Keeping Their Marbles: How the treasures of the past ended up in museums ... and why they should stay there
Oxford University Press, $29.95 pb, 383 pp, 9780198817185
Keeping Their Marbles: How the treasures of the past ended up in museums ... and why they should stay there by Tiffany Jenkins
There are cases in which it seems, on the face of it, unambiguously right to restore stolen or misappropriated cultural objects to their original setting or at least to their last known address: we can think of the lamentable looting of museums and archaeological sites during the wars in Afghanistan, Iraq, and Syria, and the riots of the pitifully misnamed Arab Spring. And yet because their original sites may still be extremely insecure, some such artefacts are best preserved in the safekeeping of Western institutions until stability returns to their homelands.

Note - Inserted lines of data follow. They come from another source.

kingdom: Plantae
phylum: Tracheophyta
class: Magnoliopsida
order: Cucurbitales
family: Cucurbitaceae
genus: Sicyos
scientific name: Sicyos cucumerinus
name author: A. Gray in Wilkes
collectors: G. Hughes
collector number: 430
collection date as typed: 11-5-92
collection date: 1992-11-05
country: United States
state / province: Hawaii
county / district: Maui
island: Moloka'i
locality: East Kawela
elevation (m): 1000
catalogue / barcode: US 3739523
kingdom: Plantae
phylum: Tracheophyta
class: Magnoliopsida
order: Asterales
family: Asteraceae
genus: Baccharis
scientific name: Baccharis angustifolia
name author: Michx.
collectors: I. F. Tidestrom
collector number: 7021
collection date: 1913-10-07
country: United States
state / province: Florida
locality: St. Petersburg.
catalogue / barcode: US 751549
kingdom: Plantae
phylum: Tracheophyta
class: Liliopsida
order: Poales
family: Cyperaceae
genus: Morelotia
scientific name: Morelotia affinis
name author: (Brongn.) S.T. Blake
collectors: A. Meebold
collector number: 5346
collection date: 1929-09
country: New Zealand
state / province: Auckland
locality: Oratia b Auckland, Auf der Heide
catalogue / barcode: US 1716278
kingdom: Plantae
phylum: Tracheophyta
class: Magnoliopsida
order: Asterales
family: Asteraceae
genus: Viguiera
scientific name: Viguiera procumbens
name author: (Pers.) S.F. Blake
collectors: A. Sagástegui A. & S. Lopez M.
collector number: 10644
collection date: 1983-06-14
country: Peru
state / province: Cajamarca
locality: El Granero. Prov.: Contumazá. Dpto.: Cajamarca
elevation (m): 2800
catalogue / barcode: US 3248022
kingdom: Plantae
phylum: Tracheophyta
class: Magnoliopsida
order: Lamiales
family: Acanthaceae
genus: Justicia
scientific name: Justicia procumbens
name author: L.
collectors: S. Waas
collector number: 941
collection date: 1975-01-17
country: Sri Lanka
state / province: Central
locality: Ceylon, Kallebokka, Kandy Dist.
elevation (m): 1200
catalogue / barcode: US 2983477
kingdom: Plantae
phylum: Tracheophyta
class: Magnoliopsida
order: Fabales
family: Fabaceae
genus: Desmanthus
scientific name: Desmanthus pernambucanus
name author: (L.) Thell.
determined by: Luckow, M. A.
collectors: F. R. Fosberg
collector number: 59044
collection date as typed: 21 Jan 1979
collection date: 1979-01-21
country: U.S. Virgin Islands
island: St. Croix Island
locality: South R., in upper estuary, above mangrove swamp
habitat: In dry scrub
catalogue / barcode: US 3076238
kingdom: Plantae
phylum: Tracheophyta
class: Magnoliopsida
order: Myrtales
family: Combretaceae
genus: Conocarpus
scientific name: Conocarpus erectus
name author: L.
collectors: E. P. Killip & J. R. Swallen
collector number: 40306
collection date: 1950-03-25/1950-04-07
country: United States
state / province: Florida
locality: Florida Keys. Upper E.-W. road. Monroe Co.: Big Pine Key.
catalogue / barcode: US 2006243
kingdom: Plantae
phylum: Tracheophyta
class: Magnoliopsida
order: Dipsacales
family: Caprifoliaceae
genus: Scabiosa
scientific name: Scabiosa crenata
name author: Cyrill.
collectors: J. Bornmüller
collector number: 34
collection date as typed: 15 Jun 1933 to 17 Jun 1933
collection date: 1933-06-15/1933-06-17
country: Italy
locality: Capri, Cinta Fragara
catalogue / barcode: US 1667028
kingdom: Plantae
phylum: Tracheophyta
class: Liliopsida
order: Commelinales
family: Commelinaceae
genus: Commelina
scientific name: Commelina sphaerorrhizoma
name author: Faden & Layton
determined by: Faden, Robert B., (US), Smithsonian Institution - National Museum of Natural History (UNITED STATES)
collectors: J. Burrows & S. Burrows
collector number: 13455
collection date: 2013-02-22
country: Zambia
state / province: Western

There are other instances in which the collection and removal of artefacts, especially tribal ones, have certainly saved them from destruction: the Aboriginal items lent to the National Museum of Australia by the British Museum for the Encounters exhibition (2015–16) were collected by missionaries and travellers from the late eighteenth to the late nineteenth centuries, and would otherwise have been discarded and allowed to perish. Unless one is committed to the idea of tribal cultures existing in a prehistoric present without past or future, continually repeating and remaking and re-enacting, preserving examples of their arts and crafts seems commendable.